_Goal of the exercise_
Rewrite everything from the line containing "collector number: 8322" down to the line containing "state / province: New Hampshire" with "collection date" changed to "date collected" and everything else left as is.

_Exercise materials_
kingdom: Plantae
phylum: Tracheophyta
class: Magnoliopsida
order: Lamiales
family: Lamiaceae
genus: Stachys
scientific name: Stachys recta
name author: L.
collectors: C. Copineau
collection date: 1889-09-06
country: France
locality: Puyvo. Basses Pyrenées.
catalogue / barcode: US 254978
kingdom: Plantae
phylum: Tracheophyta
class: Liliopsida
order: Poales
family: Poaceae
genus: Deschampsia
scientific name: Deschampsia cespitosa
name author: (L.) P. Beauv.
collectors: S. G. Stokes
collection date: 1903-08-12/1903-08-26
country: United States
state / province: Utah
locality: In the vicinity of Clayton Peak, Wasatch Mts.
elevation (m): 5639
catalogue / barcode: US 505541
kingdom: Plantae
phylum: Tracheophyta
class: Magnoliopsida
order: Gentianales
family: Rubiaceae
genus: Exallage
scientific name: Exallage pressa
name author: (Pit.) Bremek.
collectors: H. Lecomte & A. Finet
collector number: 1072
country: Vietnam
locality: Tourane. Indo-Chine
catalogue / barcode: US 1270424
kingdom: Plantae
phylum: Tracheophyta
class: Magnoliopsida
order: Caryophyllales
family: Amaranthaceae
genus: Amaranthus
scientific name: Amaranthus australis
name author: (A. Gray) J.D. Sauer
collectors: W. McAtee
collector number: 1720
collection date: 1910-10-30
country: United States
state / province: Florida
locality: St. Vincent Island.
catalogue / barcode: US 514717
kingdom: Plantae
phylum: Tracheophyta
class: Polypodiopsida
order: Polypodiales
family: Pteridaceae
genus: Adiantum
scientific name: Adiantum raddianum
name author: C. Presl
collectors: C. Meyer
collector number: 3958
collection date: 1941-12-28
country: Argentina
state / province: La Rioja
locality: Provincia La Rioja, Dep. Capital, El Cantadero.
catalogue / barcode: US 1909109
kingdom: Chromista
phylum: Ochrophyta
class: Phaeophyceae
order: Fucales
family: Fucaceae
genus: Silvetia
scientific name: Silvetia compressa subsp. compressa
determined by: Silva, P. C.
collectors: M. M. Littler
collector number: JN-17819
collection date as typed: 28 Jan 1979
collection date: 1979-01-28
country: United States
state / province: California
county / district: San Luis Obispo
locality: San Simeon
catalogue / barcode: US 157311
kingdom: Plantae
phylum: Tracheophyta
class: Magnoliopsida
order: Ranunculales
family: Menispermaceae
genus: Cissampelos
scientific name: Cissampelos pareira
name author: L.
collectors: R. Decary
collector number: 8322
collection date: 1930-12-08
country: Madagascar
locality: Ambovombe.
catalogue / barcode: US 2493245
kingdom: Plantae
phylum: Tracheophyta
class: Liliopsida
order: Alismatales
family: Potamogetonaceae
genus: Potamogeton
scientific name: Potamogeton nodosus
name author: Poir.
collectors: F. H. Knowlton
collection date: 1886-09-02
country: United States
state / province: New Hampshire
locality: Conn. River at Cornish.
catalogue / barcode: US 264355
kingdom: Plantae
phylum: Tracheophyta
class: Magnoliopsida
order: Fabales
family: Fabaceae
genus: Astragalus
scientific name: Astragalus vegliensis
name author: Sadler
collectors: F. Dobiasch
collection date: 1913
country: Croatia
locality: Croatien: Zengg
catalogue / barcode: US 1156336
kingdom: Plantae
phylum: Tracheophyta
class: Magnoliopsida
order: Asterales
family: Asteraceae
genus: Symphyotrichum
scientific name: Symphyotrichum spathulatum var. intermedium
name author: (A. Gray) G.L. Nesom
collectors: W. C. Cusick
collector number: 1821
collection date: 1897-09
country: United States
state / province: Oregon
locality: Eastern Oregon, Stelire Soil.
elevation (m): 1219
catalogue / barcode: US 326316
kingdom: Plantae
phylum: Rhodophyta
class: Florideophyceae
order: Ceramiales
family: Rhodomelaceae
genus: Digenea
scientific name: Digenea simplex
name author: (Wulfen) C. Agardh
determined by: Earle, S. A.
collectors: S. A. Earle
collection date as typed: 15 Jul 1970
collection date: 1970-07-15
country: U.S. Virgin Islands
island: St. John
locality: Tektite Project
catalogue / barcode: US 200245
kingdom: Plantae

_The answer_
collector number: 8322
date collected: 1930-12-08
country: Madagascar
locality: Ambovombe.
catalogue / barcode: US 2493245
kingdom: Plantae
phylum: Tracheophyta
class: Liliopsida
order: Alismatales
family: Potamogetonaceae
genus: Potamogeton
scientific name: Potamogeton nodosus
name author: Poir.
collectors: F. H. Knowlton
date collected: 1886-09-02
country: United States
state / province: New Hampshire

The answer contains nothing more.